Orlandine stared. Now, if they ever caught her, she would be mind-wiped. Best to make sure that never happened. The subversion program she had sent could destroy itself, but there would be something left: fragments that might easily be identified as a product of Jain technology. She used that same program to locate his back-up power supply—a head-sized U-charger that ran on an allotropic and isotopic liquid pumped through vanadium-silver grids. She inverted his external power supply and fed it all directly into that charger. The trick was to make sure it drew no more than his expected requirement, but that would be enough. Now less than an hour remained before the charger overloaded and his interface sphere became radioactive wreckage.

 

Time to go.

 

* * * *

 

2

 

 

The moment the
Needle,
testing the first U-space engines ever built, dropped out of realspace during its test flight out from Mars, time-travel ceased to be merely a possibility and became a certainty. The moment the first runcible gates opened it became an uncomfortable reality. Travelling through U-space it is possible to arrive before you leave, or even a thousand years after, yet physically unchanged. And when time travel was tried, it took many months to clear up the wreckage. Don’t let any of those still scared of the realities we face nowadays—those still hanging on desperately to their belief that the universe functions in ways they can easily understand—try to convince you otherwise. Go ask runcible technicians and watch them squirm, query AIs and view the incomprehensible maths. But if we
can
do it, why aren’t we doing it? We could nip forward and swipe lottery numbers, we could nip back and stop loved ones dying. Yeah, just like quite a few centuries ago we could bring together a couple of plutonium ingots to start a camp fire. Those who understand the maths stare at infinite progressions and exponential factors and know we are just not ready to start throwing around that kind of energy. Time travel is dangerous, cosmic disaster dangerous. Using it for anything less than the aversion of a cosmic disaster equates to using a fusion drive to travel from one side of your house to the other. You’ll certainly arrive, but there probably won’t be anything left of your house when you do.

 

-
From ‘How it Is’ by Gordon

 

 

Thorn, apparently standing a mile out in vacuum but actually ensconced in VR aboard the spaceship and seeing through a remote camera, studied carefully the
Not Entirely Jack.
The vessel was one of the new Centurion-class attack ships.
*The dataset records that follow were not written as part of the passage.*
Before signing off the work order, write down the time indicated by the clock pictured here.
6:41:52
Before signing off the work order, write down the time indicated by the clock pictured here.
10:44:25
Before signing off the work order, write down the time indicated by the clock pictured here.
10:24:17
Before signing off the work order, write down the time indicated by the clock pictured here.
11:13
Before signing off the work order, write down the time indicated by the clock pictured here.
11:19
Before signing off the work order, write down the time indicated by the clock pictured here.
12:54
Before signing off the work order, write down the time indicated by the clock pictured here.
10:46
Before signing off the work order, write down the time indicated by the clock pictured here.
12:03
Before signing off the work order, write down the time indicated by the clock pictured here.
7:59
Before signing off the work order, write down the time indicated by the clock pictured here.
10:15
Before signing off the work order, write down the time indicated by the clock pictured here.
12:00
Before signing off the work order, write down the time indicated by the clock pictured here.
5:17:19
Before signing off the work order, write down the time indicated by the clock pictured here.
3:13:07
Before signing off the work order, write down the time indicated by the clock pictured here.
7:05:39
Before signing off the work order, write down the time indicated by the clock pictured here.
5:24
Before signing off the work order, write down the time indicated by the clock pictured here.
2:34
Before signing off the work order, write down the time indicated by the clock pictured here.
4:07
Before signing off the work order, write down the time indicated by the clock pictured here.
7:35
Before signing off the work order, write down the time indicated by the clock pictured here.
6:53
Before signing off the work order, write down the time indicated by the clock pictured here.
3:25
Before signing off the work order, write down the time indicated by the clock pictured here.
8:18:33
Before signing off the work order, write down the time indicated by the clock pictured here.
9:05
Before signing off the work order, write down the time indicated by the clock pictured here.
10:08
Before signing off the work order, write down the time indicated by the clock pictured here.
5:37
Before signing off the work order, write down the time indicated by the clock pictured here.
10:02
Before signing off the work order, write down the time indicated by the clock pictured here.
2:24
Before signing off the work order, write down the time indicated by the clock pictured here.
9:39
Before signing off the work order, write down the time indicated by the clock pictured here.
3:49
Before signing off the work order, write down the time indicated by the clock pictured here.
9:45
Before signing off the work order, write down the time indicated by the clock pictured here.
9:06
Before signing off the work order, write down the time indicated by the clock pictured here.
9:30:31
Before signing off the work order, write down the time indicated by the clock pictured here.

It bore some resemblance to the
Jack Ketch
in that its main body bore the shape of a cuttlefish bone, however here the weapons’ nacelles rode either side of the ship’s nose and another nacelle protruded below its stern. The ship’s skin constantly bloomed with colour like some ancient screensaver, but with those colours seen on polished steel as it is being heated. With omniscient vision he then surveyed surrounding space. Numerous other ships orbited the nearby planet, and many had already landed; this was no more than to be expected considering the possibility of Jain technology being scattered over its surface. But the strangest sight in this system was the organic moonlet at bay. Thorn focused in on this—increasing the magnification of his vision many hundred times beyond what would be possible with his naked eyes.

 

The dragon sphere hung stationary in the ether, as if backed up against the green-blue orb of the ice-giant planet. Two dangerous-looking ships, similar to this one, patrolled around it like attack dogs. One large old dreadnought, of a similar design and provenance to the
Occam Razor,
hovered with all its weapons trained on the alien entity, and not even that was enough.